С этими словами, произносимыми нараспев, смешно подергивая бороденкой, Фома Лукич почти выволок Метелина из дома и потянул к поместью. Вырываться было бесполезно, потому что вертлявый Расточный висел на руке, как пиявка, к тому же, видя всеобщий сговор, Алекс смирился с тем, что ему сейчас расскажут еще что-то не особо приятное про Ольгу. С этими мыслями он волок на себе управляющего и все ждал, когда же станет хоть что-то понятно.

— Скажи мне, Фома, вредный и дерзкий помощник Истопина, куда подевалась Ольга?

— А с чего это вам, Александр Николаевич, охота пристала следить за ней? Али влюбились?

— Не паясничай, Фома! Она уже второй раз встречается с этим человеком, и я имею право знать, в чем дело! Может, она за моей спиной готовит государственный переворот, заговор или преступление.

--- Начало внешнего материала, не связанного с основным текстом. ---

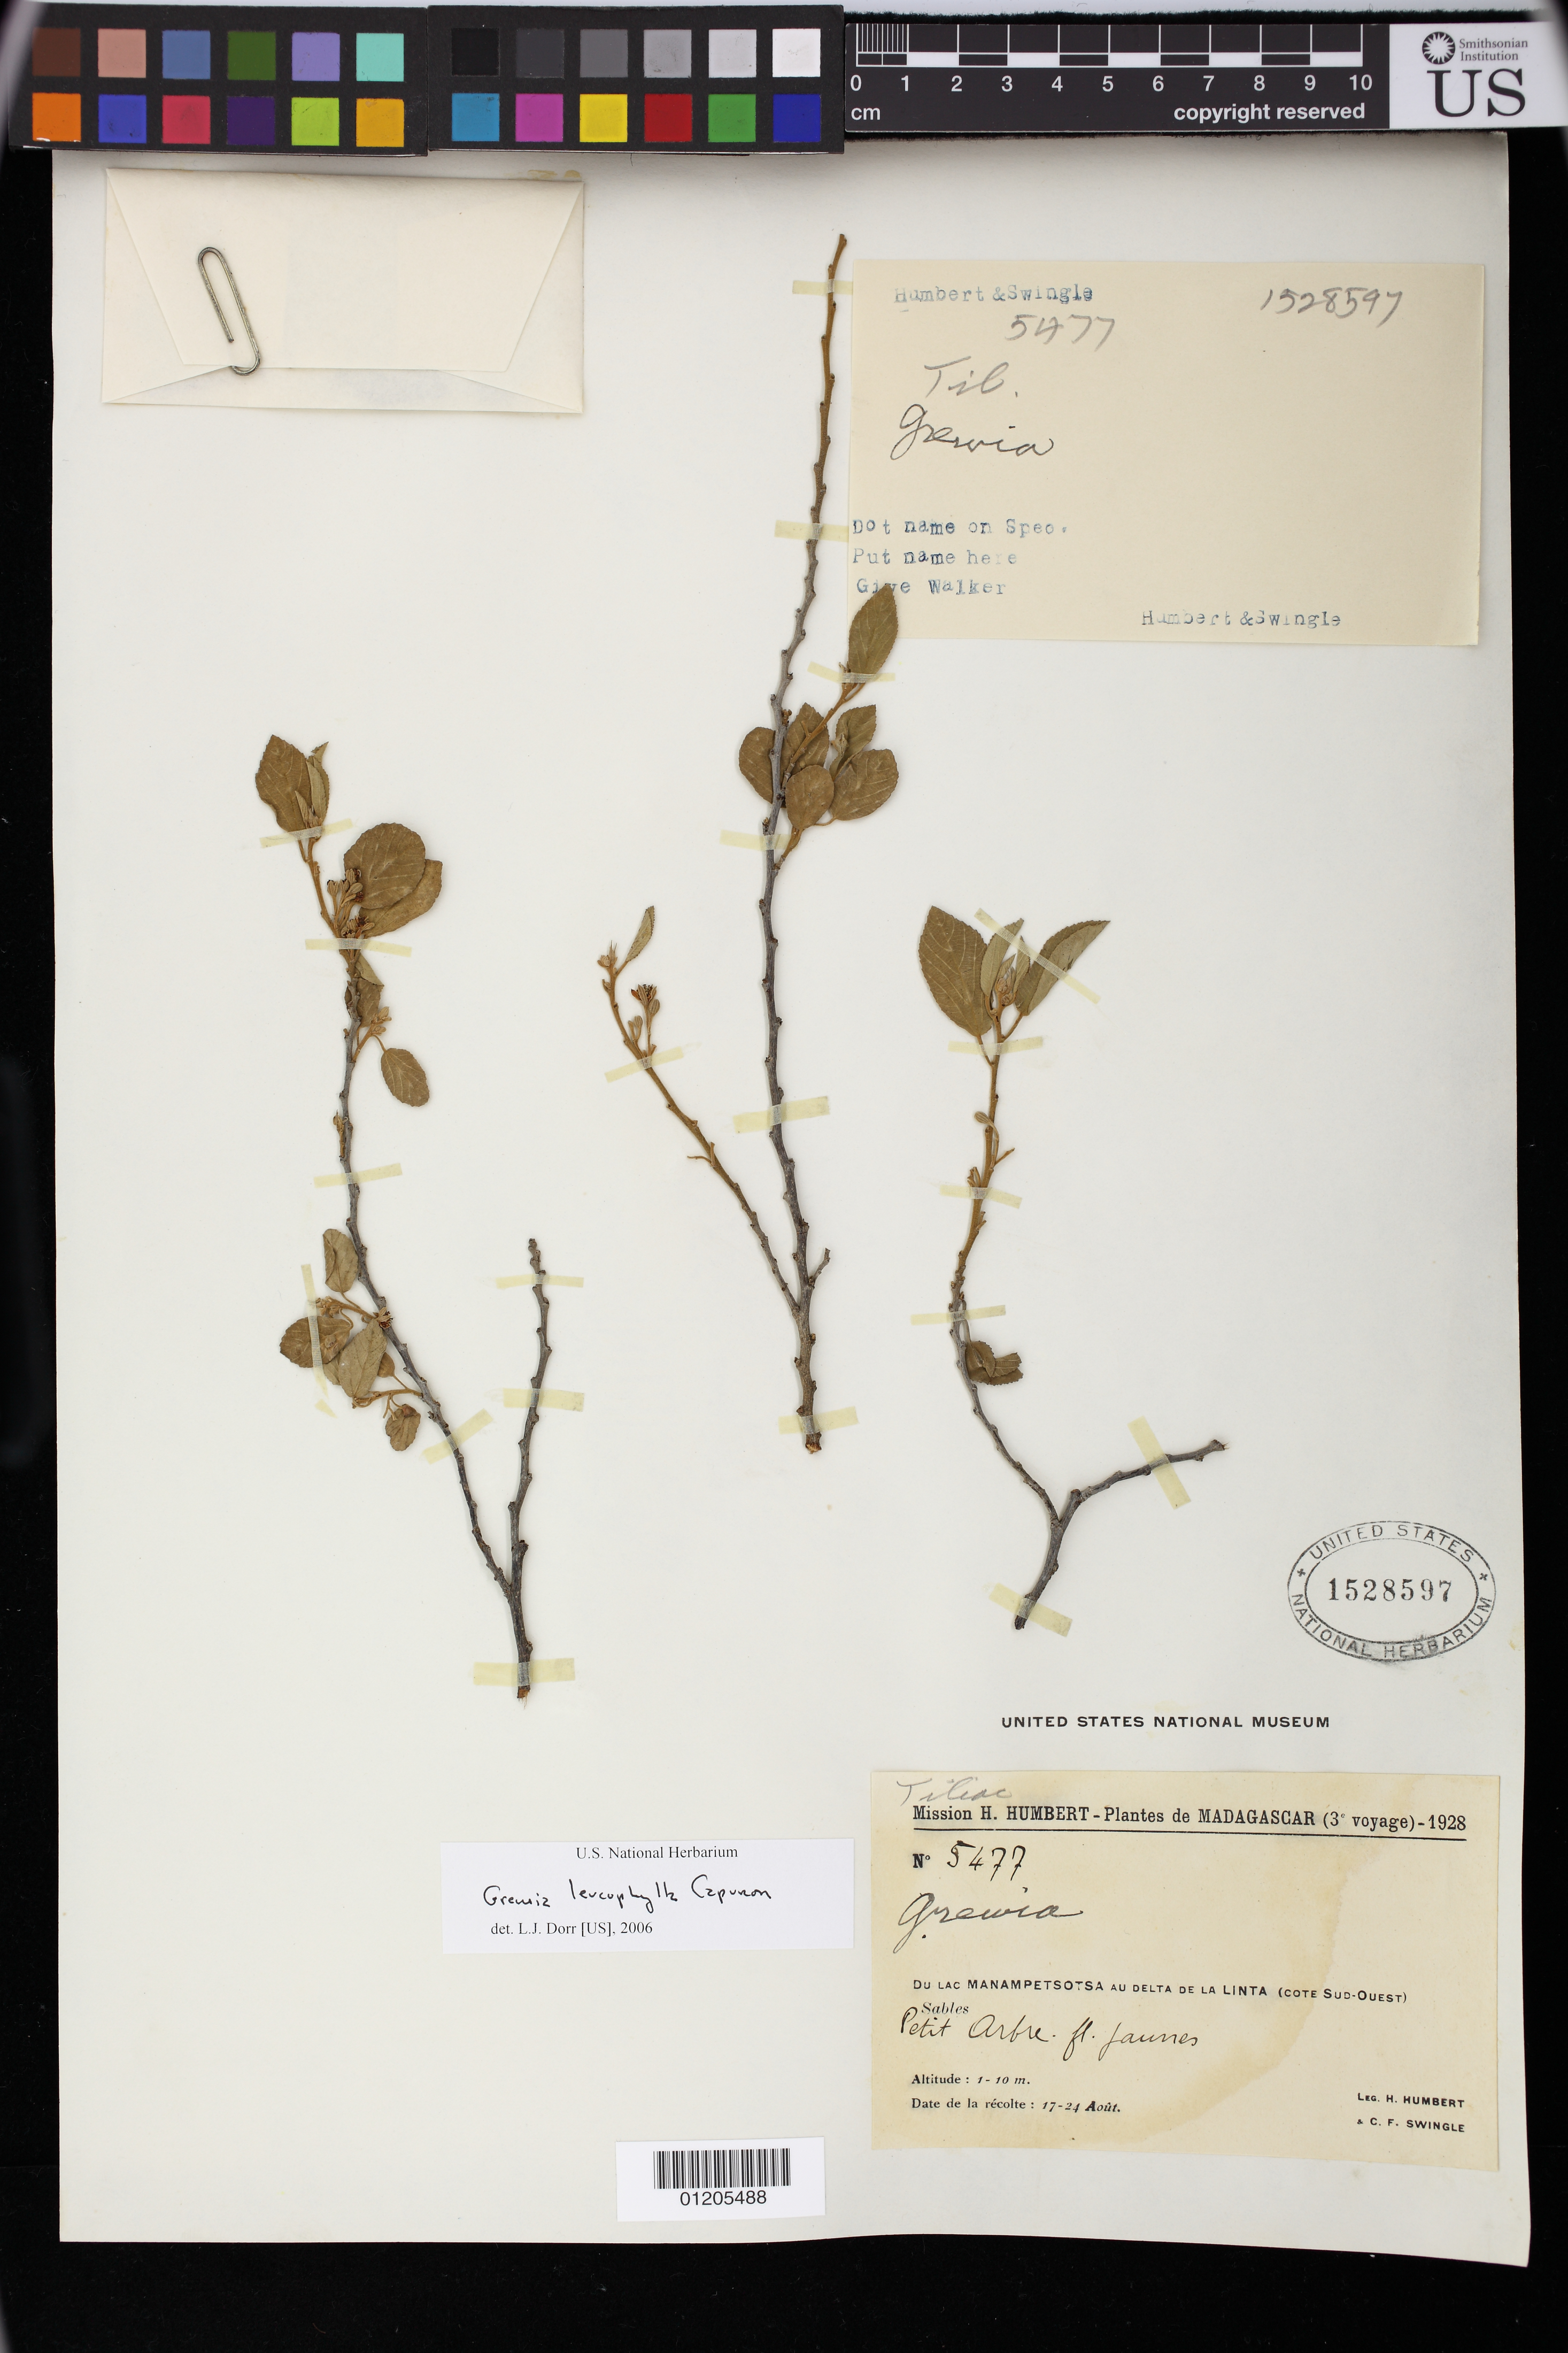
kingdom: Plantae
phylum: Tracheophyta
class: Magnoliopsida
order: Malvales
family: Malvaceae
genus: Grewia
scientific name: Grewia leucophylla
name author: Capuron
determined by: Dorr, Laurence J., Curator (BOT), Smithsonian Institution - National Museum of Natural History (UNITED STATES)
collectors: H. Humbert & C. Swingle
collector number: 5477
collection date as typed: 17 Aug 1928 to 24 Aug 1928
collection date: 1928-08-17/1928-08-24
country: Madagascar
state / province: Atsimo-Andrefana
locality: Du lac Manampetsotsa au delta de la Linta (cote Sud-Ouest). Sables.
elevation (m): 1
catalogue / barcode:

— Может, и готовит, — вкрадчиво прошелестел Расточный. — И что вам с того? Помогать, что ли, будете?

— Да как ты смеешь?!

— Ладно, ладно! — Фома подергал бородой и вздохнул. — Что же вы, батенька, карету Разумовского-то Алексея Григорьевича не разглядели, ведь приметная же колясочка-то, не в пример нашим.

— Разумовского? Так это Алексей Разумовский? Позвольте, это же фаворит цесаревны Елизаветы!

— Да буде вам, буде, — зашикал Фома. — Ну, да, фаворит, ну, цесаревны, все знают, а кричать-то об чем?